When I was growing up, Amhrán na bhFiann was the exclamation mark at the end of virtually every notable public fixture but, nowadays, events tend to peter out in a haze of uncertainty. For all intents and purposes, we no longer have a functional national anthem, one that can be sung on all occasions, and joined in on the basis of Irishness rather than allegiance to a particular version of history.

This may not have manifested itself as a significant issue until now. But one of the byproducts of a victory tomorrow is that we may not be able to avoid it for much longer.

A little self-knowledge can be a miserable thing… But for me, I cannot wait till the morning comes…

, , , , ,

  • Republic of Connaught

    Yes it’s noticable there’s no Connaught players near the team.

    I think it’s time the west seceded from the IRFU and created our own rugby team like the NI football team. This partitionist stuff is catchy. 🙂

  • Jimmy Sands

    Sports remain the only acceptable context for nationalism.

  • Mick Fealty

    United in misery it is then!

  • Drumlins Rock

    RoC, wee correction, the south seceded from the North in football, the IFA is the the original, the FAI the breakaway group.

  • “And, for the most part, it is the British Irish who carry ‘the flag’ for Ulster.”

    Mick, IIRC the Ulster 1999 European Cup winning team draped the Northern Ireland flag on the bus in their victory tour, not the Ulster one.

  • Alan N/Ards

    While I would agree that the carrying of the tricolour and the 9 county flag is a step in the right direction, I personally would prefer the Cross of St. Patrick to the 9 county flag. I know a lot of other Ireland fans from the British Irish tribe who believe that this is the flag that represents them. If the IRFU want the British Irish to feel that they belong at Ireland games they need to at least fly the flag that represents us along side the Nationalist/republican tricolour. In fairness to them, I appreciate the fact that Irelands Call and not the Soldiers Sond was played at the World Cup. At least the non republican British Irish can stand and sing this anthem with pride.

  • WindsorRocker

    It boils down to the kind of Irishness you feel you have.
    For unionists that is a pre-1921 Irishness with a close bond across the Irish sea. In Rugby that is the Lions, in Golf it is the Walker Cup and Home Nations games.

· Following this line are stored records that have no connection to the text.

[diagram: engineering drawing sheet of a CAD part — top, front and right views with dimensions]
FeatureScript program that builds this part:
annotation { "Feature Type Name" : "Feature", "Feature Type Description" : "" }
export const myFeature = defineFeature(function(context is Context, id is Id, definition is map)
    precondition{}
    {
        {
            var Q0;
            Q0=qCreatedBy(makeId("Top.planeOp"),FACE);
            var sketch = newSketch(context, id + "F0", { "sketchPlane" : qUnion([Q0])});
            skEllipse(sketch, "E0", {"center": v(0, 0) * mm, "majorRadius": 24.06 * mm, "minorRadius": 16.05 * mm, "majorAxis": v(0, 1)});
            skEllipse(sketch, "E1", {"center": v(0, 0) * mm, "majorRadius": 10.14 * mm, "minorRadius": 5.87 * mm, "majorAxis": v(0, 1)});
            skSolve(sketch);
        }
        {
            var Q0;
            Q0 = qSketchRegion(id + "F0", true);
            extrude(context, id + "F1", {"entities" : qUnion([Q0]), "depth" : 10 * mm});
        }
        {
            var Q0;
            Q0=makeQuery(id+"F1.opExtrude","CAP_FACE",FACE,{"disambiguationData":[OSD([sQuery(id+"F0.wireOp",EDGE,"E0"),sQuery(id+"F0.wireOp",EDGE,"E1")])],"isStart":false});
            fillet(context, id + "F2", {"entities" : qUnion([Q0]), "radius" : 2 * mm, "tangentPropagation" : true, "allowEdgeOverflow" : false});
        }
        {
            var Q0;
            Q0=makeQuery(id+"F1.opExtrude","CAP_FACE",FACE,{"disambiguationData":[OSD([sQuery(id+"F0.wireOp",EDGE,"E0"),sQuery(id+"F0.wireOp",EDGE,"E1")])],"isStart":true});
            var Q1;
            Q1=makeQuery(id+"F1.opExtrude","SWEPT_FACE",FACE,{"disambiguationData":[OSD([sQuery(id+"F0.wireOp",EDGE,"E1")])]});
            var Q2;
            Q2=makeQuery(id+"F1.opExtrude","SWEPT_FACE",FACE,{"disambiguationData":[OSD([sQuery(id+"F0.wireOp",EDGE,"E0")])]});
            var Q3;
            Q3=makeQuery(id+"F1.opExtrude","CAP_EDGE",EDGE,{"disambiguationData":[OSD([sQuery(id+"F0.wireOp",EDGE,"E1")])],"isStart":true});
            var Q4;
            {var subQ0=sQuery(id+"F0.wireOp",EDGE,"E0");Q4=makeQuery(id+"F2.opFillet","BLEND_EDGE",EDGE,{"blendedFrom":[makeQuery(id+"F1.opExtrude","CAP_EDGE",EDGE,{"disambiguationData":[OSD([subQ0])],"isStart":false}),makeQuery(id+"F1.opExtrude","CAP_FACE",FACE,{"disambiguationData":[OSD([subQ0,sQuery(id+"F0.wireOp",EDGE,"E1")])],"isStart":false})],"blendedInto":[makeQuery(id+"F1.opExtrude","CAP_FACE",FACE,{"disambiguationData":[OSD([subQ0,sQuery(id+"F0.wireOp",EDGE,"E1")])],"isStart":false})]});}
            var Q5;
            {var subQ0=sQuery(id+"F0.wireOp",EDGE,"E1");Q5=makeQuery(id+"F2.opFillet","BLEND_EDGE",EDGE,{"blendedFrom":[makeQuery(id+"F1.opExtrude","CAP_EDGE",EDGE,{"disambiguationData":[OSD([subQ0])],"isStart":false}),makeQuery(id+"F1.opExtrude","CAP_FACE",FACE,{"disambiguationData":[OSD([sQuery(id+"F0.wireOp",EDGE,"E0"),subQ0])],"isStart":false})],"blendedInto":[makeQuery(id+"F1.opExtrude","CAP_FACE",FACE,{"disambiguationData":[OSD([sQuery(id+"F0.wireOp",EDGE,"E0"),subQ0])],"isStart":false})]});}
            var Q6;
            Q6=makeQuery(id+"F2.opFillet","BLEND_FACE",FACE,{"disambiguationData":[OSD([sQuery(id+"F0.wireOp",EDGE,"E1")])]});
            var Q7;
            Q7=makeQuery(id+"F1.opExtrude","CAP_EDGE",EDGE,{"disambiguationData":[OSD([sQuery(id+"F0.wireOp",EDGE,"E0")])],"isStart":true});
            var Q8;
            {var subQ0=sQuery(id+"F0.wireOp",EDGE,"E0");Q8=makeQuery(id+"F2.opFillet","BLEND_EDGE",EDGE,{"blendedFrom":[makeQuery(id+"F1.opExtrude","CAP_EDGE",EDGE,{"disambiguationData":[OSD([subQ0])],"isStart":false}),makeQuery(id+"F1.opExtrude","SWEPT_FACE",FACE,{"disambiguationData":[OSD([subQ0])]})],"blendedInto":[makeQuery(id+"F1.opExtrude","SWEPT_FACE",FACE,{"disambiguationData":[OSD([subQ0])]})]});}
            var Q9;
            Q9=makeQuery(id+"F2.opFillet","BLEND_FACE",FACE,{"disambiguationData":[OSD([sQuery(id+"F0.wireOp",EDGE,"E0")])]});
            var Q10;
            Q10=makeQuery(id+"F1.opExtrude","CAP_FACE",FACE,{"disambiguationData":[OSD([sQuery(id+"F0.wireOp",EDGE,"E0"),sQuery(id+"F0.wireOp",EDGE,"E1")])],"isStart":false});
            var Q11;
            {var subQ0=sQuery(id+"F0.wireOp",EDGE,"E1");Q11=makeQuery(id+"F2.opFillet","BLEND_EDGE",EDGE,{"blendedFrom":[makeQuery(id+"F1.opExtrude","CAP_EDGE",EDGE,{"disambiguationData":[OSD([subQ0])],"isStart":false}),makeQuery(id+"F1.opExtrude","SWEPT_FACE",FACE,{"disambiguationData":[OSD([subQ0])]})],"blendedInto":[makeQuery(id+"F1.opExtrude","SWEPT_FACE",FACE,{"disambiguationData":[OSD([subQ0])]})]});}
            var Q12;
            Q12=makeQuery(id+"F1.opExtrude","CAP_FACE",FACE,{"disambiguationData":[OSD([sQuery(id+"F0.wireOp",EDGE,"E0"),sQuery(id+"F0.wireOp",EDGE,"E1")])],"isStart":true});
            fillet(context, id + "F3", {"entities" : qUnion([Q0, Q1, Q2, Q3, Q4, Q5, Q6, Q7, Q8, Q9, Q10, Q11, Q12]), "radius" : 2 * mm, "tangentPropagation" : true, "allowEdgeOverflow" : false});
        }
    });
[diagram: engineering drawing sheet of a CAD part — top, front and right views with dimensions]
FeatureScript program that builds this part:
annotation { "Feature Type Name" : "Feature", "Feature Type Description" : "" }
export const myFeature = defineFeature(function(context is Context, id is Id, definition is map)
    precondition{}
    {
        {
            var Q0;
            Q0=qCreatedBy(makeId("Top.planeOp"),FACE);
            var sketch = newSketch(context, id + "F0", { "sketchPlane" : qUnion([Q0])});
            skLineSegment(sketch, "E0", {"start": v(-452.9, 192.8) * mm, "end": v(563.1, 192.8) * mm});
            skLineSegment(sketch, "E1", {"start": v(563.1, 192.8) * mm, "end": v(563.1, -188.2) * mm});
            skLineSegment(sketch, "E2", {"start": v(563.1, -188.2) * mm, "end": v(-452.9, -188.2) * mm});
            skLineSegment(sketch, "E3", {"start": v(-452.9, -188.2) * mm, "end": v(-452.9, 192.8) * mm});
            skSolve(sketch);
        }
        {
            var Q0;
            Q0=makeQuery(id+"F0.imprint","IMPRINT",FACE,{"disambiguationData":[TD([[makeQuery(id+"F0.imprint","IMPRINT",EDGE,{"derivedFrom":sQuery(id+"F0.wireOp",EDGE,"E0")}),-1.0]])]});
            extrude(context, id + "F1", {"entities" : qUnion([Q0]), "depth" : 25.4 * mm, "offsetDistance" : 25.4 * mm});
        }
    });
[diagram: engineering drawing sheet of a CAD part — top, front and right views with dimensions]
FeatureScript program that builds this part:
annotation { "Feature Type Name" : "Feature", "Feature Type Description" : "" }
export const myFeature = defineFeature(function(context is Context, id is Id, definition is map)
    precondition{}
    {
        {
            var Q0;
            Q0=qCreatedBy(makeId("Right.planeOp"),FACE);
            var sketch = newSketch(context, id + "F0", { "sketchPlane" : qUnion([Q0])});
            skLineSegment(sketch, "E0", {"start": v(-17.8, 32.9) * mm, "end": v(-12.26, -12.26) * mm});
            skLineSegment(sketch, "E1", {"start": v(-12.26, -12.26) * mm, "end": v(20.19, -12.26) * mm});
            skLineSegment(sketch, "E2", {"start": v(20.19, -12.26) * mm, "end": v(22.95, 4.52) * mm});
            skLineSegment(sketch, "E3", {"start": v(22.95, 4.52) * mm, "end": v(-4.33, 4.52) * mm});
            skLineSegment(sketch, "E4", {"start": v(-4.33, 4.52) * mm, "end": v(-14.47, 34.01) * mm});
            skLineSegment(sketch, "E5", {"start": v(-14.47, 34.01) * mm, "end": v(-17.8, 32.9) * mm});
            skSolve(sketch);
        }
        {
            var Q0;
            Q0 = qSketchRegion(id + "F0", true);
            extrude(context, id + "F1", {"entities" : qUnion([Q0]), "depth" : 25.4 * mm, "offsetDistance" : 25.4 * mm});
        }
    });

    All Ireland teams have survived when that dual identity and sense of Irishness has been acknowledged. In the likes of football, the strains were too great and the FAI broke away from the all Ireland team due to the discord over the Belfast centric IFA and presumably a desire to be “more” Irish and separatist.

    If we were to have an All Ireland football team would the FAI rejoin the IFA, would this island sit as one of the 4 British Associations on the IFAB, would we see the Cross of St Patrick or a rigid adherence to the flag of 26 of the 32 counties?

    Finally, it is worth noting that during the RWC, Ireland’s Call was the Ireland “team” anthem whereas every team we played could call their’s a national anthem without causing problems.

  • Mike the First

    I agree with Alan on this point – while I appreciate the sentiment behind the two flags approach, the use of the 9 county Ulster flag is rather illogical and come across as a little begrudging. The NI flag (i.e. Ulster Banner/former Government of NI flag) should be used, given that it’s NI that’s being represented. (or as Alan says, the St Patrick flag).

    In the last World Cup (and if I recall correctly) the IRFU flag was used, wonder why they decided to change?

  • Mainland Ulsterman

    I still find it bizarre they have such an issue flying the Northern Ireland flag. So some stuff happened in NI they didn’t like – do they think the tricolour is value-free for British people? They need to get over themselves and fly the NI flag; or ditch both flags and fly the St Patrick’s Cross; or, as I’ve suggested, be truly post-nationalist and have no flag or anthem at all.

    The nine counties Ulster flag is a bit of an insult really – it’s like saying, while all the political parties and two governments and the United Nations recognise the international border, we the IRFU still don’t. It’s 2011 now, we have parity of esteem, get with the programme.